WYBRANY FRAGMENT —
↓↓↓

Pies Nala ; lat 6 - kocham się z nią drażnić
Szczurek Lily ' pół roku - Moje ulubione zwierzątko. Kocham ja ( nawet jak drapie mi ramiona ^^ )
Świnka morksa Zuzia ' tak dużo,że sama nie wiem już ile ^^ - z Zuią już prawie nie kontaktuje...głucha jest biedaczka
starosć nie radosć
Świnka morka Hamtaro I ; nie żyje - ;(;(;(
Świnka morksa Hamtaro II ; syn Zuzi - oddałam go mojej koleżance,bo miałam na niego alergie ( dziwne jakoś,że tylko na niego,ale ok <_< )
myszki Stanley & Mickey - Stanley niegdyś moje ukochane zwierzątko. Zagryzione przez Mickiego. Ze złośi chciałam go rozgnieść,ale mam sumienie i oddałam go do sklepu.

↑↑↑

KORZYSTAJĄC Z INFORMACJI —
A. Ile lat ma pies Nala według listy zwierząt domowych?
B. Dopisz dalszy ciąg listy zwierząt domowych od miejsca, w którym się urywa.

WYMIENIONE REKORDY —
↓↓↓

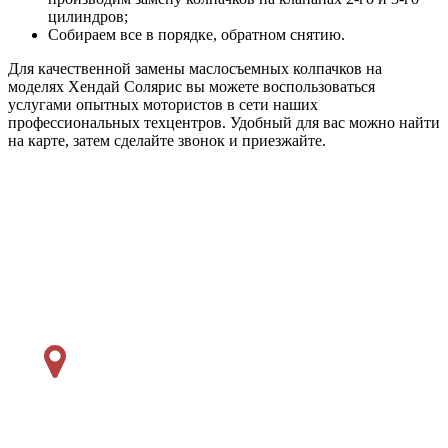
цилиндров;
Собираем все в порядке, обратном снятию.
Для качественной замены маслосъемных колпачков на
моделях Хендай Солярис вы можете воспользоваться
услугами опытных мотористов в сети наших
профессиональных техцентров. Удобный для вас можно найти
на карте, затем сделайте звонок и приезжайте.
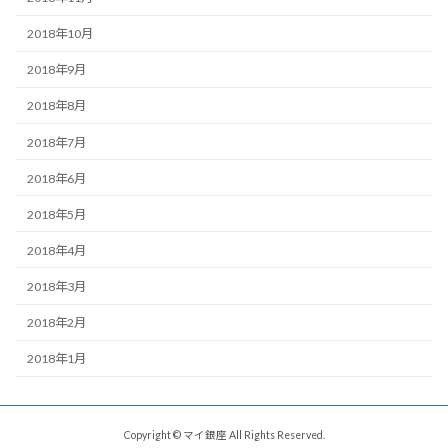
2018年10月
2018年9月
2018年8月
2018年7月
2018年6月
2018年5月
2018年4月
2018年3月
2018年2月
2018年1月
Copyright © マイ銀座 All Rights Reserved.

↑↑↑
↓↓↓

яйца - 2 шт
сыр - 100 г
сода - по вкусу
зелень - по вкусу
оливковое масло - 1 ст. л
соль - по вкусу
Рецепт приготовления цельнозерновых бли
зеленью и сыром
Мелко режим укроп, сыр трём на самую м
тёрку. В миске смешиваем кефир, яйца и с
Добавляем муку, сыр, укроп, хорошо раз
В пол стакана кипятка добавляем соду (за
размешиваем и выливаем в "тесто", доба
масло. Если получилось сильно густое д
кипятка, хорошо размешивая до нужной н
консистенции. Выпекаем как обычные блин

↑↑↑
↓↓↓

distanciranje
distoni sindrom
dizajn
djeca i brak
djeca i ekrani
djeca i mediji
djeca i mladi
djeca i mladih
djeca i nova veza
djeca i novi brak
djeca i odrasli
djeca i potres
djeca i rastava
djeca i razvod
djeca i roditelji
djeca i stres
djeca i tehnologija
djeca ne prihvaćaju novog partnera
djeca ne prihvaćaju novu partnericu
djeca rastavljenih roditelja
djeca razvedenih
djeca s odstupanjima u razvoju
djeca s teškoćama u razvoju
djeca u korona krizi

↑↑↑

ODPOWIEDZI DO ZADAŃ —
A. Sześć lat.

B.
Myszoskoczki - dawno je miałam i było ich dużo,nie pamiętam jak się nazywały ^^
moje 3 rybki - nie żyją
to nie moja wina ^^ no dobra,moja. Ale ja miałam wtedy tylko kilka latek. Bawiłam sie kredą i miałam całe ręce brudne. Nie chciało mi się iść do łazienki i zamoczyłam ręce z akwarium,patrze a ono całe brudne,to ja wyjmuje rybki na chusteczke higieniczną i ide wymieniać wode. Wracam..no i wiecie co dalej ^^
Papugi - nie pamiętam ich za bardzo
Pies Korek - samochód go prejechał ;(
Pies nie pamiętam jaki - miałam kilka latek jak uciekł i do tej pory się nie znalazł.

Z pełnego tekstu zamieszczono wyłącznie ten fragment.